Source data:
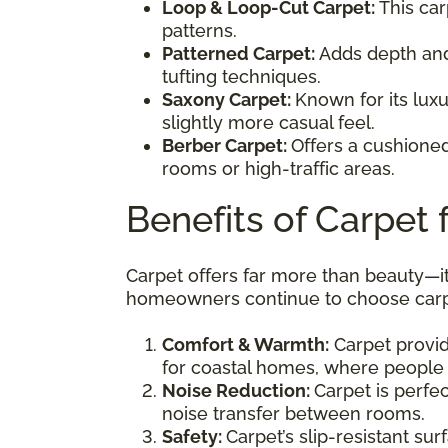
Loop & Loop-Cut Carpet:
This car
patterns.
Patterned Carpet:
Adds depth and 
tufting techniques.
Saxony Carpet:
Known for its luxu
slightly more casual feel.
Berber Carpet:
Offers a cushioned,
rooms or high-traffic areas.
Benefits of Carpet
Carpet offers far more than beauty—i
homeowners continue to choose carp
Comfort & Warmth:
Carpet provide
for coastal homes, where people 
Noise Reduction:
Carpet is perfe
noise transfer between rooms.
Safety:
Carpet’s slip-resistant su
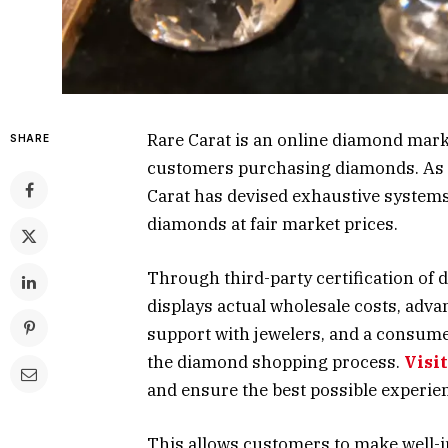
Rare Carat is an online diamond market
SHARE
customers purchasing diamonds. As o
Carat has devised exhaustive systems
diamonds at fair market prices.
Through third-party certification of 
displays actual wholesale costs, adv
support with jewelers, and a consumer
the diamond shopping process.
Visi
and ensure the best possible experie
This allows customers to make well-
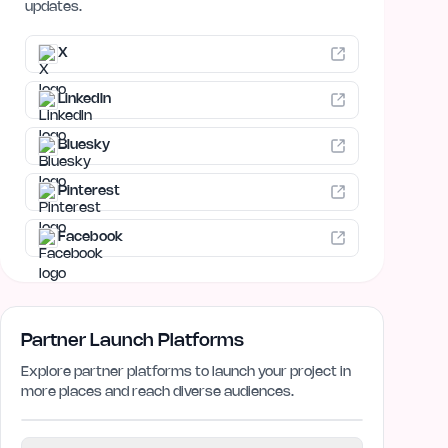
updates.
X
LinkedIn
Bluesky
Pinterest
Facebook
Partner Launch Platforms
Explore partner platforms to launch your project in
more places and reach diverse audiences.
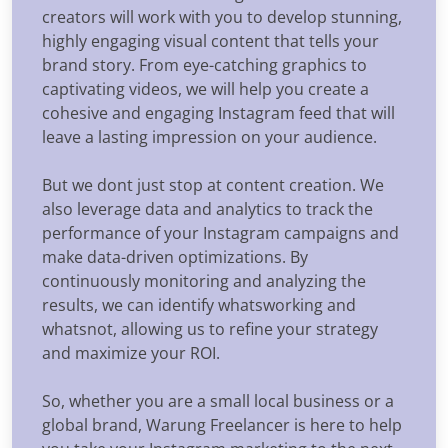
creators will work with you to develop stunning,
highly engaging visual content that tells your
brand story. From eye-catching graphics to
captivating videos, we will help you create a
cohesive and engaging Instagram feed that will
leave a lasting impression on your audience.
But we dont just stop at content creation. We
also leverage data and analytics to track the
performance of your Instagram campaigns and
make data-driven optimizations. By
continuously monitoring and analyzing the
results, we can identify whatsworking and
whatsnot, allowing us to refine your strategy
and maximize your ROI.
So, whether you are a small local business or a
global brand, Warung Freelancer is here to help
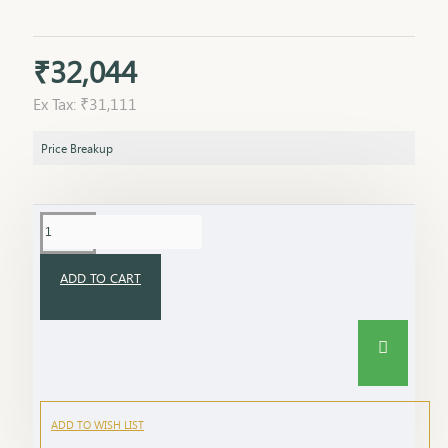
₹32,044
Ex Tax: ₹31,111
Price Breakup
ADD TO CART
ADD TO WISH LIST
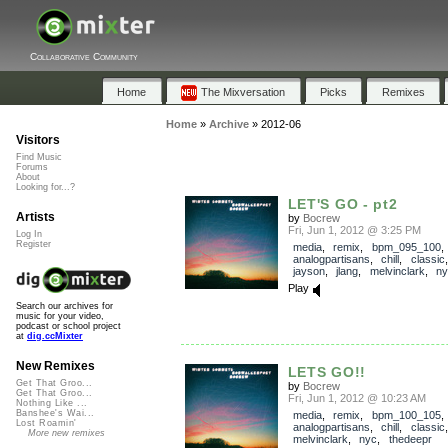
Collaborative Community
Home
The Mixversation
Picks
Remixes
Home
»
Archive
»
2012-06
Visitors
Find Music
Forums
About
Looking for...?
LET'S GO - pt2
Artists
by
Bocrew
Fri, Jun 1, 2012 @ 3:25 PM
Log In
Register
media
,
remix
,
bpm_095_100
analogpartisans
,
chill
,
classic
jayson
,
jlang
,
melvinclark
,
ny
Play
Search our archives for
music for your video,
podcast or school project
at
dig.ccMixter
New Remixes
LETS GO!!
Get That Groo...
by
Bocrew
Get That Groo...
Fri, Jun 1, 2012 @ 10:23 AM
Nothing Like ...
Banshee's Wai...
media
,
remix
,
bpm_100_105
Lost Roamin'
analogpartisans
,
chill
,
classic
More new remixes
melvinclark
,
nyc
,
thedeepr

» **INSTRUCTION**: Using the data above, return every line that contains the string "engaging".

» **FINAL ANSWER**:
highly engaging visual content that tells your
cohesive and engaging Instagram feed that will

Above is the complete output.